Figure 4. — Infection rates from 5 years before to 5 years after index date, stratified by index date during 2000–2010 or 2011–2020. Results are based on approximately 70% of the study population, who had ⩾ 5 years of medical history before index date: 16,334 people with multiple sclerosis, 31,340 general population controls and 6203 people with rheumatoid arthritis. Shaded area: 95% confidence interval.

PY: person-year; RTI: respiratory tract infection; SSTI: skin and subcutaneous tissue infection; UTI: urinary tract infection.

The results were similar in the sensitivity analysis with 60-day episodes of infection instead of 30-day episodes.

Predictors of infection

PwMS experienced median 1 (IQR: 0–3) infection of any of the five types during the 5 years after MS diagnosis, with observed maximum 32 (25 in the sensitivity analysis with 60-day episodes of infection). Characteristics associated with more infections were: infection ⩽ 12 months before diagnosis, female sex, symptomatic drug prescription ⩽ 12 months before diagnosis, presence of comorbidity, lymphocyte or neutrophil count ⩽ 12 months before diagnosis and immunomodulatory drug prescription ⩽ 3 months before diagnosis.

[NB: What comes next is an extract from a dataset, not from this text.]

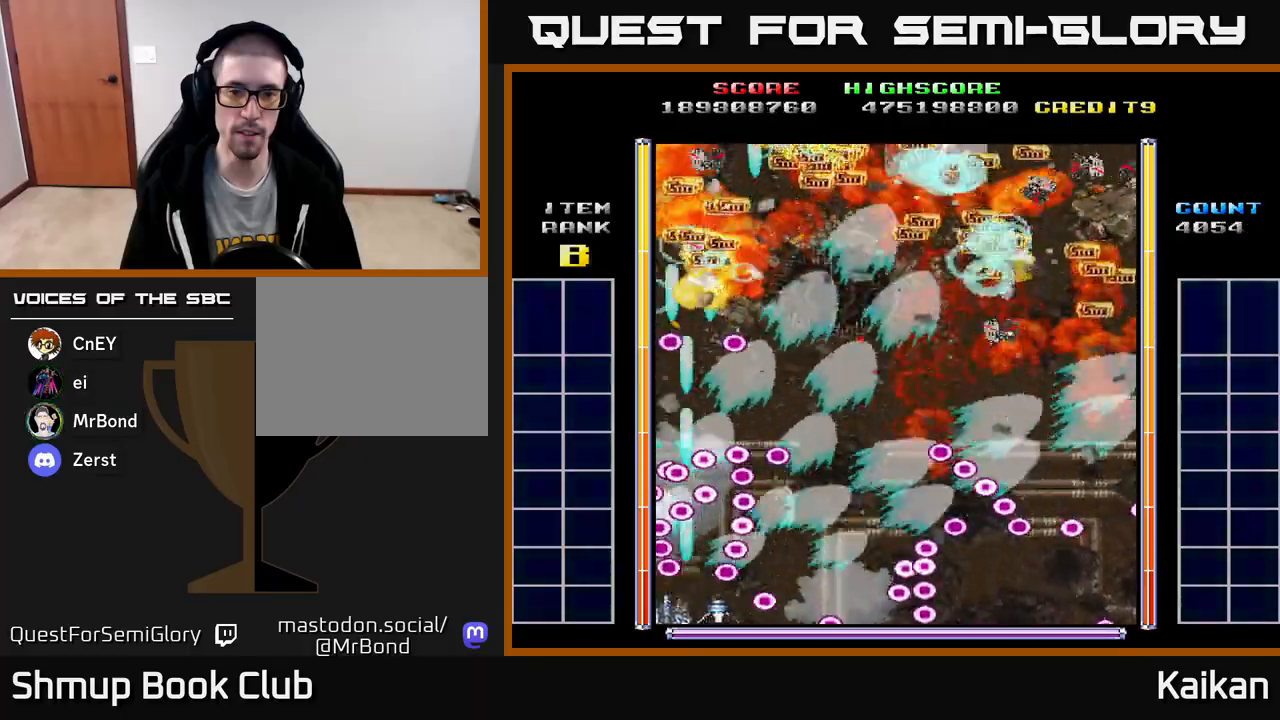
{"buttons": ["DPAD_UP", "DPAD_LEFT"], "left_stick": "center", "events": [[33, "DPAD_LEFT", "up"], [50, "A", "up"], [433, "DPAD_LEFT", "down"], [450, "DPAD_UP", "down"]]}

Age at MS diagnosis ⩾ 30 years was associated with a lower infection rate. IRRs and 95% CIs of the predictor variables from the Poisson regression were similar between the two halves of the study period; the overall results are shown in Table 3. The sensitivity analysis using the Andersen–Gill model gave similar results (Table S2).

Table 3.

Predictive factors of infection during the 5 years after MS diagnosis.

	IRR [95% CI]
Infections during 12 months before MS diagnosis
1	1.92 [1.86–1.97]
⩾2	3.00 [2.89–3.10]
Female sex	1.48 [1.44–1.53]
Symptomatic drugs^a prescribed during 12 months before MS diagnosis
1	1.22 [1.18–1.26]
2	1.48 [1.42–1.53]
⩾3	1.75 [1.67–1.82]
⩾1 comorbidity^b ever before MS diagnosis	1.19 [1.16–1.22]
⩾1 immunomodulatory treatment^c prescription during 3 months before MS diagnosis	1.15 [1.11–1.20]
⩾1 neutrophil or lymphocyte count	1.11 [1.08–1.14]
Age at MS diagnosis ⩾ 30 years	0.78 [0.75–0.81]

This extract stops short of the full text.